I know the laws and I know my designs are legal and protected under the FAIR USE ACT because they are mashups and parodies. 

Does anyone know of an affordable and reliable printer that does full color black shirts?

to me affordable is no more than $9.50 a piece for a batch of 25 black shirts with full-color, full front location.


----------



## kimura-mma (Jul 26, 2008)

Try Printer Listings to find a reliable DTG in your area.

If the other printer refused your art, you should probably think twice about your understanding of fair use law.

The Fair Use Act, which was never amended, was based on digital media, software and hardware. It had nothing to do with creating parody or mashup art for t-shirts.

Instead, try reading The Lanham Act for a better understanding of how copyrights and trademarks are protected from unauthorized use on salable goods.

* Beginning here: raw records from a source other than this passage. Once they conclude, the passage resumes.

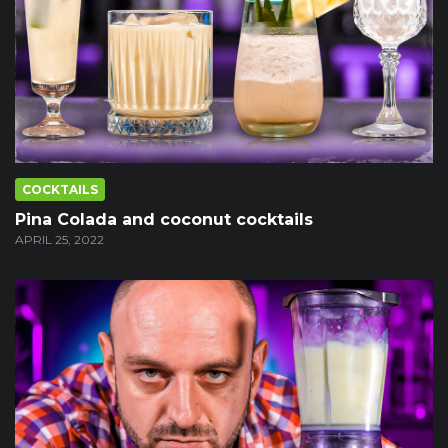
COCKTAILS
Pina Colada and coconut cocktails
APRIL 25, 2022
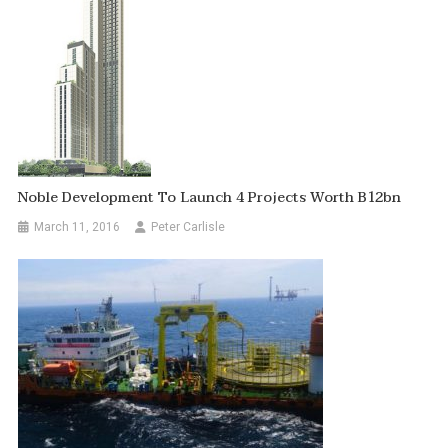
Noble Development To Launch 4 Projects Worth B12bn
March 11, 2016
Peter Carlisle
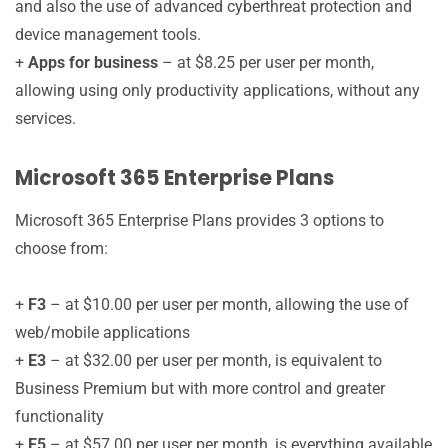
and also the use of advanced cyberthreat protection and
device management tools.
+
Apps for business
– at $8.25 per user per month,
allowing using only productivity applications, without any
services.
Microsoft 365 Enterprise Plans
Microsoft 365 Enterprise Plans provides 3 options to
choose from:
+
F3
– at $10.00 per user per month, allowing the use of
web/mobile applications
+
E3
– at $32.00 per user per month, is equivalent to
Business Premium but with more control and greater
functionality
+
E5
– at $57.00 per user per month, is everything available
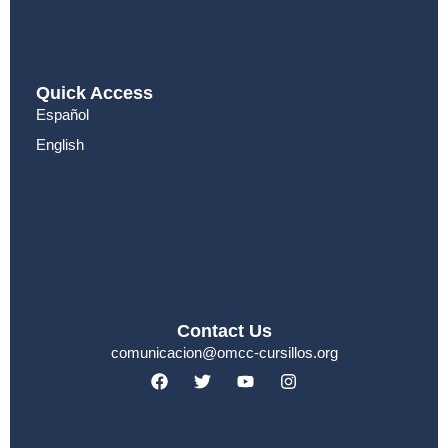
Quick Access
Español
English
Contact Us
comunicacion@omcc-cursillos.org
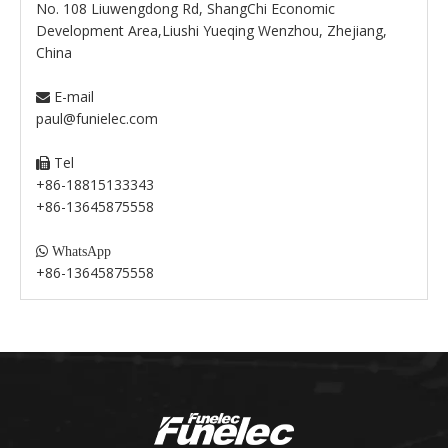
No. 108 Liuwengdong Rd, ShangChi Economic
Development Area,Liushi Yueqing Wenzhou, Zhejiang,
China
E-mail

paul@funielec.com
Tel

+86-18815133343
+86-13645875558

WhatsApp
+86-13645875558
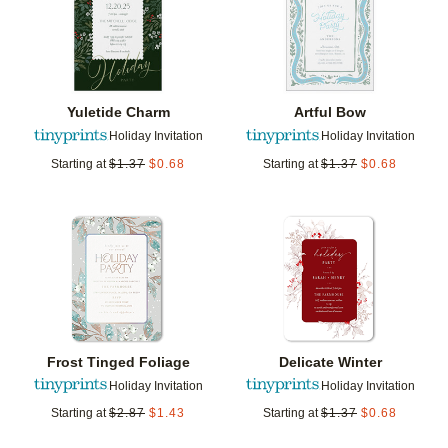
Yuletide Charm
Artful Bow
Holiday Invitation
Holiday Invitation
Starting at
$
1.37
$
0.68
Starting at
$
1.37
$
0.68
Add to favorites
Add t
Frost Tinged Foliage
Delicate Winter
Holiday Invitation
Holiday Invitation
Starting at
$
2.87
$
1.43
Starting at
$
1.37
$
0.68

That said, fair use and derivative work provisions do exist. But mashups and parodies are not automatically protected. IP owners can still sue for infringement, which is probably why the printer refused your art. Only a judge can decide whether the art falls under fair use, parody or derivative work. There are general guidelines you can follow, but none of it will make your work "risk free."


----------



## steelbathgraphix (Dec 26, 2011)

I understand their stance, they want to cover themselves just in case. But I'll take my chances. I'll check out the list. Thanks.


----------



## 4C Print Shop (Sep 8, 2010)

It is no different here, we do refuse artwork that we feel has copyright infringement issues. The profit margin in most cases are too small and the risk is just too big.


----------